Rahinah Ibrahim claims that she was mistakenly placed on the n0-fly list because of her national origin and Muslim faith. She has been fighting in court since her arrest at San Francisco international airport in January 2005 in an attempt to clear her name. There are several similar lawsuits that are pending across the nation, but Ibrahim’s challenge seems to be the first one to go to trial. Typically, U.S. trials involve important yet mundane details that are disclosed in order to truly determine guilt or innocence, but in this case, Ibrahim’s legal challenge has run head-on into the U.S. government’s state secret privilege that allows it to decline to disclose vital evidence if the prosecutors can show that the person is a threat to national security.

To make matters worse, Ibrahim’s lawyers are barred by court orders and national security provisions to prevent her attorney from digging to deeply into the cloak-and-dagger workings of the government’s administration of its suspected terrorists list. Federal prosecutor, Lily Farrel told the judge that the government couldn’t respond to any of Ibrahim’s claims due to national security interests.
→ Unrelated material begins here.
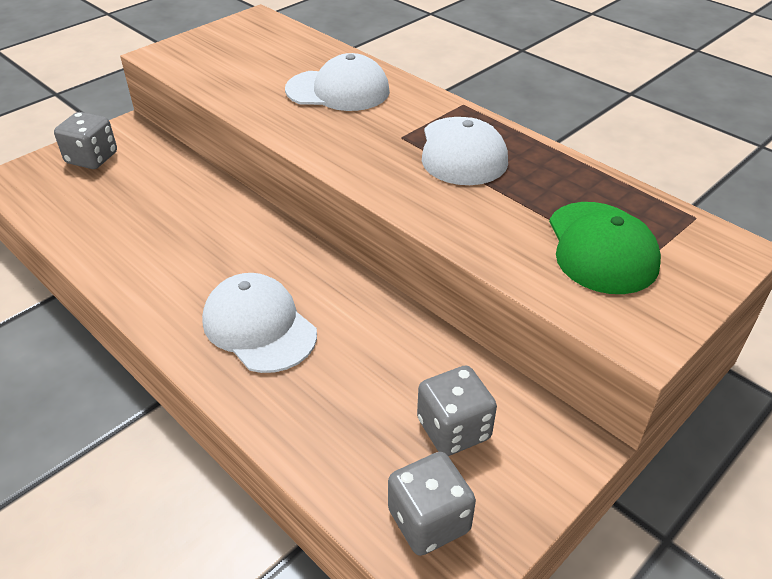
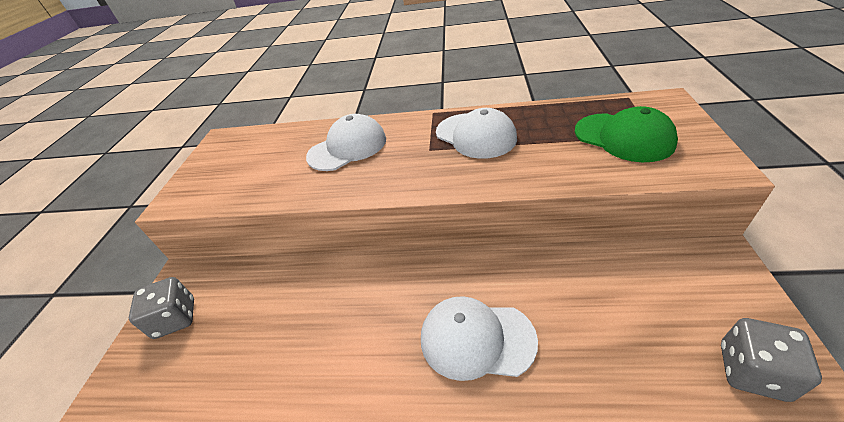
camera: 35 degrees left, 0 degrees up
(453, 429) = (669, 301): grey dice -> none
There was a point during the trial on Monday where the judge cleared the room of all spectators so the prosecution could present three slides of classified evidence to the judge, which had to be discussed behind closed doors. Before and after the closed session, federal prosecutors lobbed a steady stream of objections when Ibrahim’s lawyer came close to discussing her client’s current no-fly list status and details of how Ibrahim came to be included on such a list.

Ibrahim is even barred from entering the U.S. to testify at her own trial. Ibrahim could only testify via videotaped in London and shown at the trial to the judge – who will decide the case without a jury – Ibrahim denied any affiliation with terrorist groups.
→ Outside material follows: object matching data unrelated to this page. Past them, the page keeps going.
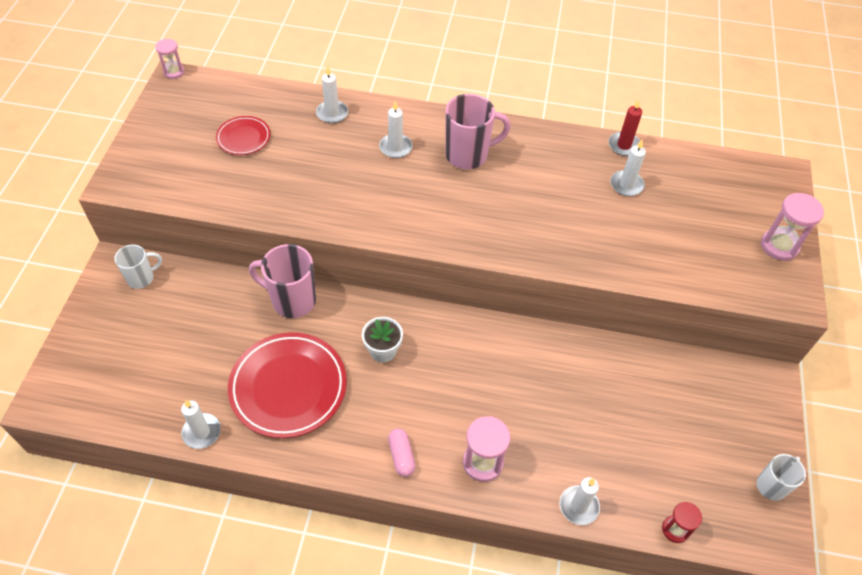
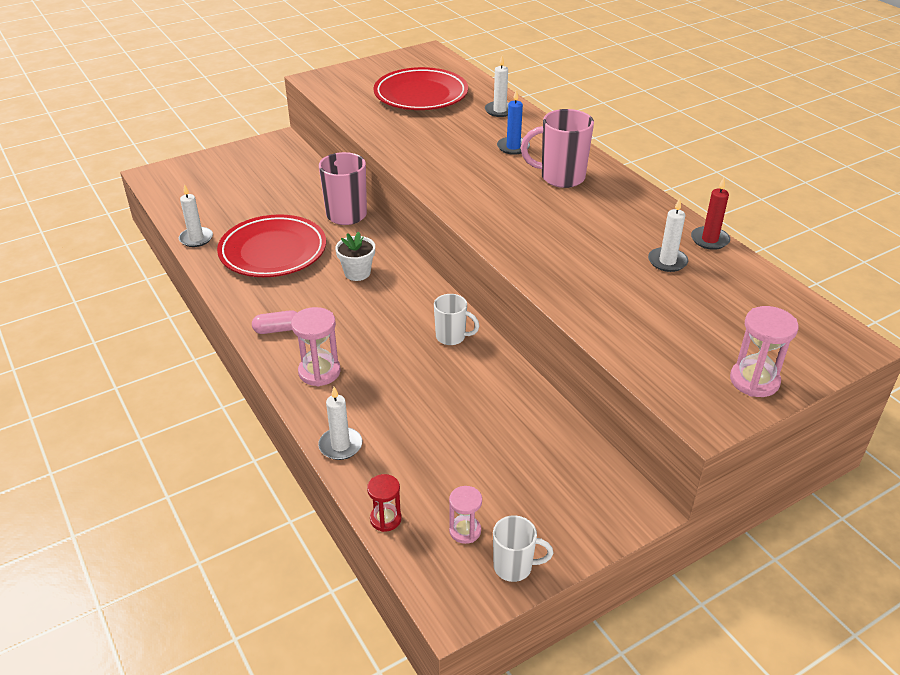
camera: 50 degrees right, 15 degrees down
(141, 278) = (283, 154): white mug -> white mug (451, 337)
(174, 72) = (434, 48): pink hourglass -> pink hourglass (465, 531)
(243, 138) = (421, 95): red plate -> red plate, size x1.93
(395, 147) = (513, 147): white candle -> blue candle
(401, 456) = (277, 329): pink capsule -> pink capsule turned 45 degrees clockwise
(468, 155) = (560, 177): pink mug -> pink mug turned 150 degrees clockwise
Ibrahim, 48, lives in Malaysia with her husband and four children and is the dean of the architecture and engineering school at the University of Malaysia. Her trouble with the government began in December 2004 when two FBI agents showed up at her house near Stanford University, where she was pursuing a doctoral degree in architecture. She was told by agents that Malaysia was blacklisted by the U.S. government and then questioned her about knowledge regarding the Malaysia-based terror organization, Jemaah Islamiyah – to which she replied she knew about them only through news reports. She was also questioned about her Muslim heritage and involvement in the Muslim community in the San Francisco Bay Area, and replied that she and her family were practicing worshippers.

The following month, she was detained at San Francisco international airport as she was planning to fly to Malaysia with a stopover in Hawaii. She caught a plane to Malaysia the next day, and has been barred from reentering the U.S. since.